When trauma affects an immature permanent tooth, it can hinder blood supply and root development, resulting in what is essentially a “dead” tooth. Until now, the standard of care has entailed a procedure called apexification that encourages further root development, but it does not replace the lost tissue from the injury and causes root development to proceed abnormally.

New results from a clinical trial, jointly led by Songtao Shi of the University of Pennsylvania and Yan Jin, Kun Xuan and Bei Li of the Fourth Military Medicine University in Xi’an, China, suggest that there is a more promising path: using stem cells extracted from the patient’s baby teeth. Dr. Shi and colleagues have learned more about how these dental stem cells, called human deciduous pulp stem cells (hDPSC) work and how they could be safely employed to regrow dental tissue, known as pulp.

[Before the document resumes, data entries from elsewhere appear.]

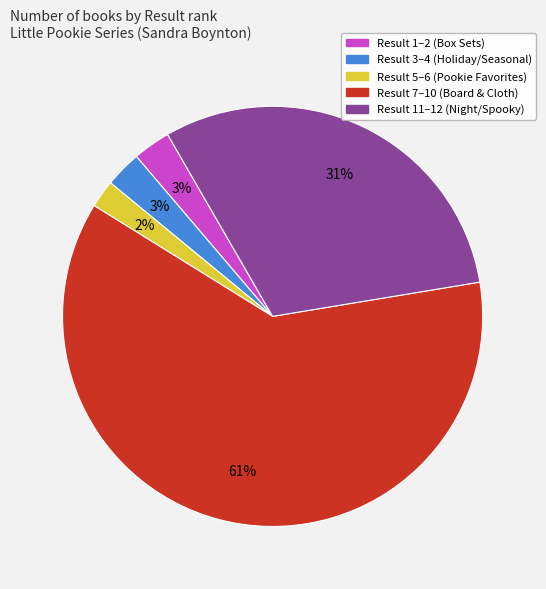

How many slices are in this pie chart?

5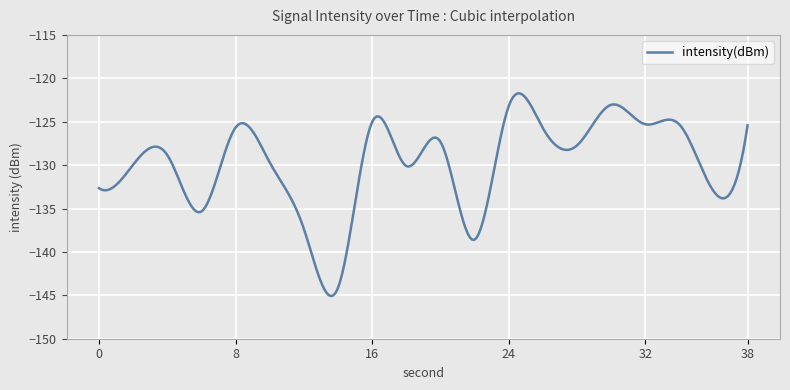

What is the smallest value displayed?

-145.1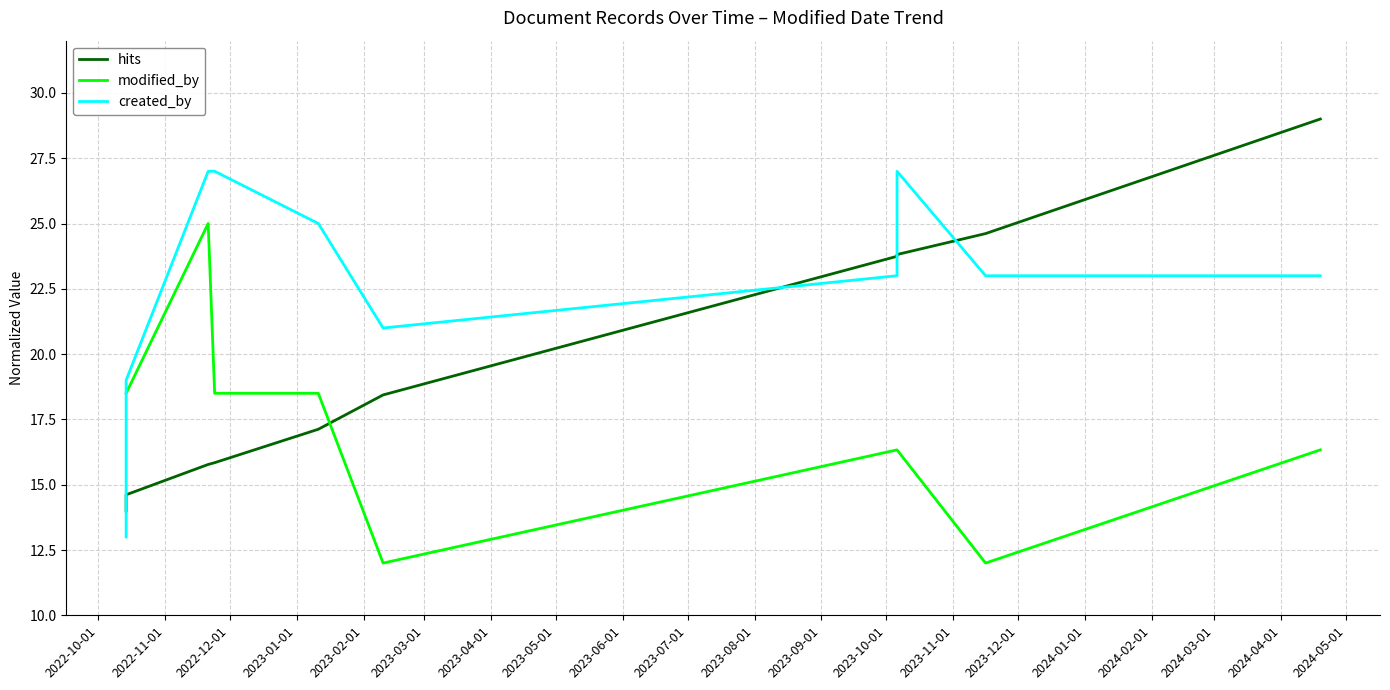

What is the average value of the modified_by series?

17.2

The Phase 1 trial, conducted in China, enrolled 40 children who had each injured one of their permanent incisors and still had baby teeth. Thirty were assigned to hDPSC treatment and 10 to the control treatment, apexification. Those who received hDPSC treatment had tissue extracted from a healthy baby tooth. The stem cells from this pulp were allowed to reproduce in a laboratory culture, and the resulting cells were implanted into the injured tooth. Upon follow-up, the researchers found that patients who received hDPSCs had more signs than the control group of healthy root development and thicker dentin, the hard part of a tooth beneath the enamel, as well as increased blood flow. At the time the patients were initially seen, all had little sensation in the tissue of their injured teeth. A year following the procedure, only those who received hDPSCs had regained some sensation.

While using a patient’s own stem cells reduces the chances of immune rejection, it is not possible in adult patients who have lost all of their baby teeth. Dr. Shi and colleagues are beginning to test the use of allogenic stem cells, or cells donated from another person, to regenerate dental tissue in adults. They are also hoping to secure FDA approval to conduct clinical trials using hDPSCs in the United States. Eventually, they see even broader applications of hDPSCs for treating systemic disease, such as lupus.